I did a lot of planting in February and some of the seeds have sprouted quite heavily. The Chinese cabbage is leading the pack, and I expect we will transplant most of it early next week.
I planted a lot onions in rows on the edges of the beds. I will move of them in due course, but many of them will stay to provide protection.
We'll thin the carrot rows as we eat them. I'm also going to transplant some peas around the carrot rows.
Succession planting
The veggies above are some of what is sprouting from the February batch. The March plantings are still germinating and the fast ones are just about breaking the soil. The idea is that each month I will be planting seeds even as I transplant one batch, care for another and maybe harvest from a much older crop. That way we will be able to consistently have a variety of food, instead of having a glut of one thing or another.
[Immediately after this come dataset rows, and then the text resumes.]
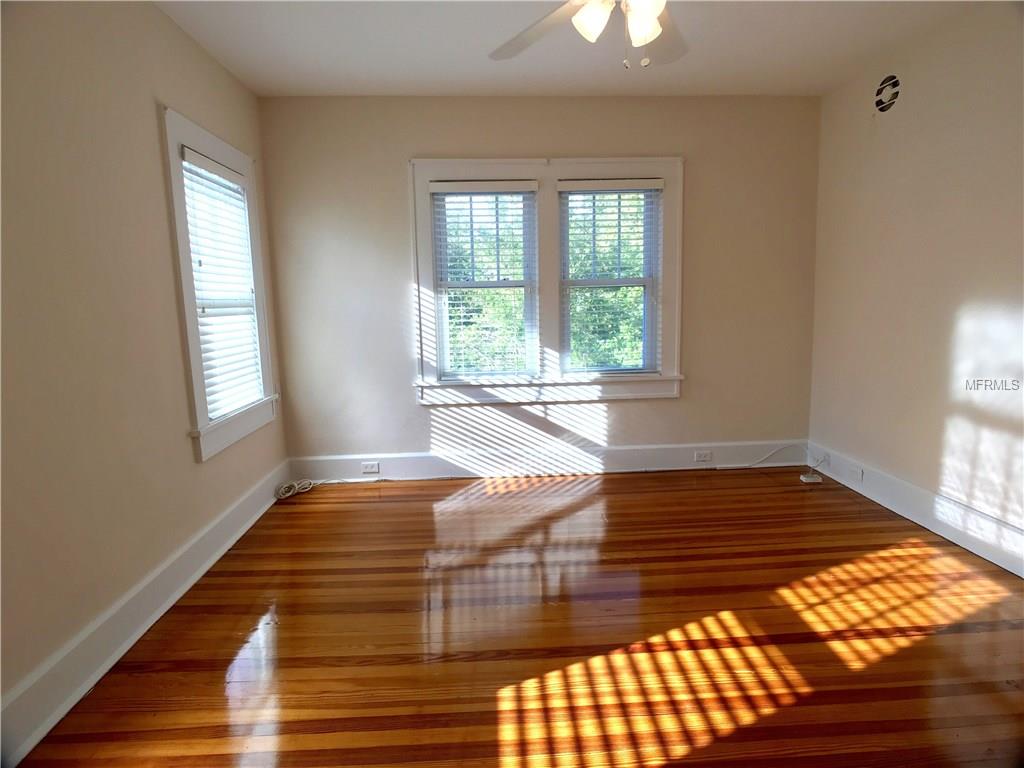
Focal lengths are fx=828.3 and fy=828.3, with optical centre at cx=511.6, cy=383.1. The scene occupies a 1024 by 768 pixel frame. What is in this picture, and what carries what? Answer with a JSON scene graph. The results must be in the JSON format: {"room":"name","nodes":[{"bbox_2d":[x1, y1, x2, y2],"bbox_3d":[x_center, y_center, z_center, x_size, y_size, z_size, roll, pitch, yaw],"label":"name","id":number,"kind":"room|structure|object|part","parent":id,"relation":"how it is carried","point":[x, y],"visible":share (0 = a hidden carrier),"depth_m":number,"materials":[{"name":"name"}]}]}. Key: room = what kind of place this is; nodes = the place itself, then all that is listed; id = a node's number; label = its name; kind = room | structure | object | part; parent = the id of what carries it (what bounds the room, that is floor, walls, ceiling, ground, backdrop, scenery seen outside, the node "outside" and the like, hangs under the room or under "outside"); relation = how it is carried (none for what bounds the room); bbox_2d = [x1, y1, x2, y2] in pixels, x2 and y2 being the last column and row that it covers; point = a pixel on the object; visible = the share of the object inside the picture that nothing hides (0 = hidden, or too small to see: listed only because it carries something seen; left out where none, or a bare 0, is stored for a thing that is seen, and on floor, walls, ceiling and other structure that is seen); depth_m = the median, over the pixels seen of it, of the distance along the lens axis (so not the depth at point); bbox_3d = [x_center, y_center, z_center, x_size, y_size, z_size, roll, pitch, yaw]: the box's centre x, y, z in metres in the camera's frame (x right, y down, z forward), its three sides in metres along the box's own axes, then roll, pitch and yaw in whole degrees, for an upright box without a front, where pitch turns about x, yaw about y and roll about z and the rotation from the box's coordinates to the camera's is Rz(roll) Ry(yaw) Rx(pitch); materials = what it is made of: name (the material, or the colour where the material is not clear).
{"room":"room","nodes":[
{"label":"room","id":0,"kind":"room"},
{"bbox_2d":[0,0,287,740],"bbox_3d":[-1.502,-0.200,2.551,0.172,2.471,5.592,-2,9,-2],"label":"left wall","id":1,"kind":"structure","parent":0,"point":[193,465],"depth_m":2.82,"materials":[{"name":"beige paint"}]},
{"bbox_2d":[0,461,288,765],"bbox_3d":[-1.406,0.867,2.856,0.021,0.178,4.821,-2,9,-2],"label":"left baseboard","id":2,"kind":"structure","parent":1,"relation":"attached to","point":[215,558],"depth_m":2.87,"materials":[{"name":"white paint"}]},
{"bbox_2d":[160,106,279,462],"bbox_3d":[-1.506,-0.484,4.186,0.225,1.561,1.305,-2,9,-2],"label":"left window","id":3,"kind":"structure","parent":1,"relation":"in","point":[172,138],"depth_m":3.92,"materials":[{"name":"white paint"}]},
{"bbox_2d":[178,145,263,422],"bbox_3d":[-1.449,-0.477,4.141,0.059,1.240,0.921,-2,9,-2],"label":"window blind","id":4,"kind":"object","parent":3,"relation":"attached to","point":[210,164],"visible":0.77,"depth_m":4.11,"materials":[{"name":"white plastic"}]},
{"bbox_2d":[8,466,1023,767],"bbox_3d":[0.520,0.997,2.736,3.972,0.115,5.886,-2,9,-2],"label":"floor","id":5,"kind":"structure","parent":0,"point":[304,513],"depth_m":2.97,"materials":[{"name":"brown wood"}]},
{"bbox_2d":[276,477,321,499],"bbox_3d":[-1.288,0.617,5.004,0.193,0.083,0.293,-2,9,-2],"label":"coiled cable","id":6,"kind":"object","parent":5,"relation":"on","point":[283,489],"visible":0.95,"depth_m":4.98,"materials":[{"name":"white plastic"}]},
{"bbox_2d":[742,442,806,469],"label":"cable","id":7,"kind":"object","parent":5,"relation":"on","point":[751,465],"visible":0.97,"depth_m":5.43,"materials":[{"name":"white plastic"}]},
{"bbox_2d":[800,471,822,483],"bbox_3d":[1.820,0.579,5.040,0.107,0.043,0.092,-2,9,-2],"label":"power adapter","id":8,"kind":"object","parent":5,"relation":"on","point":[804,478],"visible":0.98,"depth_m":5.01,"materials":[{"name":"white plastic"}]},
{"bbox_2d":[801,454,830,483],"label":"cable","id":9,"kind":"object","parent":5,"relation":"on","point":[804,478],"visible":1,"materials":[{"name":"white plastic"}]},
{"bbox_2d":[258,95,820,463],"bbox_3d":[0.230,-0.597,5.330,3.612,2.458,0.180,-2,9,-2],"label":"back wall","id":10,"kind":"structure","parent":0,"point":[681,401],"depth_m":5.21,"materials":[{"name":"paint"}]},
{"bbox_2d":[409,155,682,405],"bbox_3d":[0.228,-0.644,5.268,1.734,1.555,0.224,-2,9,-2],"label":"double window","id":11,"kind":"structure","parent":10,"relation":"in","point":[439,162],"depth_m":5.23,"materials":[{"name":"white paint"}]},
{"bbox_2d":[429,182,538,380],"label":"window blind","id":12,"kind":"object","parent":11,"relation":"attached to","point":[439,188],"visible":0.98,"depth_m":5.22,"materials":[{"name":"white plastic"}]},
{"bbox_2d":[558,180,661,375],"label":"window blind","id":13,"kind":"object","parent":11,"relation":"attached to","point":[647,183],"visible":0.98,"depth_m":5.24,"materials":[{"name":"white plastic"}]},
{"bbox_2d":[290,439,807,482],"bbox_3d":[0.276,0.499,5.300,3.324,0.162,0.020,-2,9,-2],"label":"back baseboard","id":14,"kind":"structure","parent":10,"relation":"attached to","point":[384,461],"depth_m":5.29,"materials":[{"name":"white paint"}]},
{"bbox_2d":[361,461,379,473],"bbox_3d":[-0.913,0.541,5.337,0.107,0.072,0.009,-2,9,-2],"label":"wall socket","id":15,"kind":"object","parent":14,"relation":"attached to","point":[367,470],"visible":0.98,"depth_m":5.33,"materials":[{"name":"white plastic"}]},
{"bbox_2d":[694,450,711,462],"bbox_3d":[1.259,0.479,5.456,0.107,0.072,0.009,-2,9,-2],"label":"wall socket","id":16,"kind":"object","parent":14,"relation":"attached to","point":[700,459],"visible":0.98,"depth_m":5.45,"materials":[{"name":"white plastic"}]},
{"bbox_2d":[157,0,985,96],"bbox_3d":[0.381,-1.464,2.442,3.909,0.129,5.689,-2,9,-2],"label":"ceiling","id":17,"kind":"structure","parent":0,"point":[467,87],"depth_m":4.05,"materials":[{"name":"white paint"}]},
{"bbox_2d":[489,0,684,69],"bbox_3d":[0.321,-1.212,2.487,1.265,0.545,1.268,-2,9,-2],"label":"ceiling fan","id":18,"kind":"object","parent":17,"relation":"hanging from","point":[598,16],"visible":0.99,"depth_m":2.60,"materials":[{"name":"white metal"}]},
{"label":"fan blade","id":19,"kind":"part","parent":18,"relation":"part of","materials":[{"name":"wood"}]},
{"bbox_3d":[0.236,-1.078,2.443,0.108,0.110,0.112,-2,9,-2],"label":"globe","id":20,"kind":"part","parent":18,"relation":"part of","materials":[{"name":"white glass"}]},
{"bbox_3d":[0.383,-1.068,2.450,0.101,0.117,0.104,-2,9,-2],"label":"glass shade","id":21,"kind":"part","parent":18,"relation":"part of","materials":[{"name":"white glass"}]},
{"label":"fan blade","id":22,"kind":"part","parent":18,"relation":"part of","materials":[{"name":"wood"}]},
{"bbox_2d":[807,1,1023,569],"bbox_3d":[2.230,-0.292,2.808,0.171,2.493,5.396,-2,9,-2],"label":"right wall","id":23,"kind":"structure","parent":0,"point":[885,136],"depth_m":4.10,"materials":[{"name":"beige paint"}]},
{"bbox_2d":[874,74,899,112],"bbox_3d":[1.988,-1.536,4.396,0.017,0.195,0.258,-2,9,-2],"label":"wall vent","id":24,"kind":"object","parent":23,"relation":"in","point":[885,106],"visible":0.99,"depth_m":4.39,"materials":[{"name":"metal"}]},
{"bbox_2d":[804,441,1023,576],"bbox_3d":[2.113,0.775,3.168,0.020,0.171,4.545,-2,9,-2],"label":"right baseboard","id":25,"kind":"structure","parent":23,"relation":"attached to","point":[916,493],"depth_m":4.07,"materials":[{"name":"white paint"}]},
{"bbox_2d":[849,464,863,481],"bbox_3d":[1.998,0.518,4.809,0.019,0.078,0.127,-2,9,-2],"label":"wall socket","id":26,"kind":"object","parent":25,"relation":"attached to","point":[859,476],"visible":0.99,"depth_m":4.80,"materials":[{"name":"white plastic"}]},
{"label":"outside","id":27,"kind":"structure","parent":0,"visible":0},
{"label":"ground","id":28,"kind":"structure","parent":27,"visible":0},
{"bbox_2d":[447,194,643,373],"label":"tree","id":29,"kind":"object","parent":28,"relation":"on","point":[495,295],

Seedlings that are growing and maturing
The green peppers are very odd. I bought them as seedlings and they are doing extremely well. The challenge is that they are already fruiting, even though the bushes are no bigger than my hand. I keep picking them so the poor things can spend their resources growing, not supporting peppers.
We've been eating peppers from these tiny bushes. Really weird. |
I hope that in a couple of years, the garden will supply us with enough fruit that we don't have to buy. My older sister has volunteered to show me how to care for fruit trees. She has an orchard at her own house and had a fabulous harvest this year. See the avos she sent over today, and her tree is still packed full. yum!
The leftover summer crops
Some summer crops are still doing very well, and fruiting. These include pumpkins, butternut, onions, marrow, maize (I picked around 12 hobs to cook for snacking today), sweet potato vines, spinach and cucumber. I've been preserving the cucumers to make gerkins for the coming Spring/summer.
The marrows are also still chugging along,with each bush producing one or two marrows a week. I'm freezing most of them now, to use for stews and soups in winter.
The parsely is also very happy. Now that the sun is out, I'm drying quite a lot of it for future use.
The nasturtiums are also growing /self-planting in many places, usually near where I planted them last season. So it's all good.